Like many businesses during this recession, the “local rag,” as people may refer to it, is hurting. Advertising dollars have eroded. A major printing contract from the region’s paper of record disappeared. While it is busy reporting on layoffs at area enterprises, the N-G itself hasn’t been immune. And more layoffs are likely as the paper moves to a morning publishing cycle.
Get your news from the television? I have no problem with that. But consider this: the stations are not locally owned, and with a few exceptions, the folks talking in your television are not people who are invested in this community. They do not have the institutional memory of some of the lifers (OK, dinosaurs like Loren Tate; I can call him that because I know him) at the N-G. It wasn’t the television folks who brought to light that the owners of Pages of All Ages were well behind on their rent payments; it was the N-G. It wasn’t the television folks that exposed an elected public official slacking on the job; it was the N-G.

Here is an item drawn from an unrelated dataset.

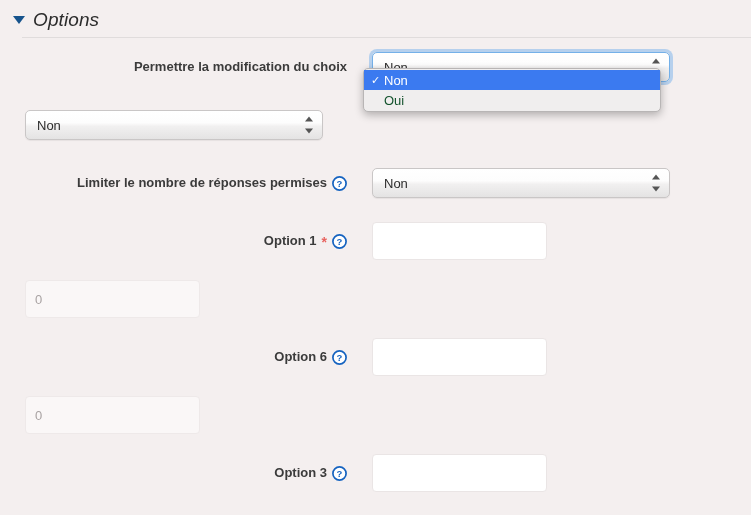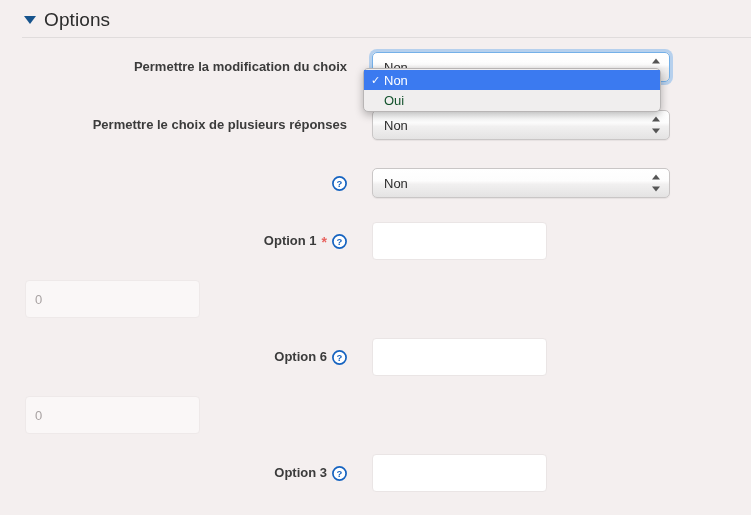"Options" .section-header { font-style: none -> italic; padding-left: 24px -> 13px }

If you want the what, watch TV. If you want the why, read the paper.
But it’s not enough to just read the paper. My post about Pages for All Ages several weeks ago sparked an interesting discussion about supporting local businesses. This is a domino effect; I give my dollars to businesses that are locally owned as well as other businesses that invest in the local community. One of the primary reasons I don’t give my dollars to Sam Walton’s big bad box store is that they don’t advertise, for the most part, in in the local newspaper.
Everyone I know has their opinions on the local paper. It’s all sports, they say. It’s so conservative, they say. It has a terrible Web site, they say. I’m a big critic too, but I wouldn’t critique it if I didn’t care. Love it or hate it, it is undeniable that the N-G is a significant part of the fabric of Champaign-Urbana. And the same people who complain about it now will be the ones who will mourn it if it doesn’t survive the current downturn.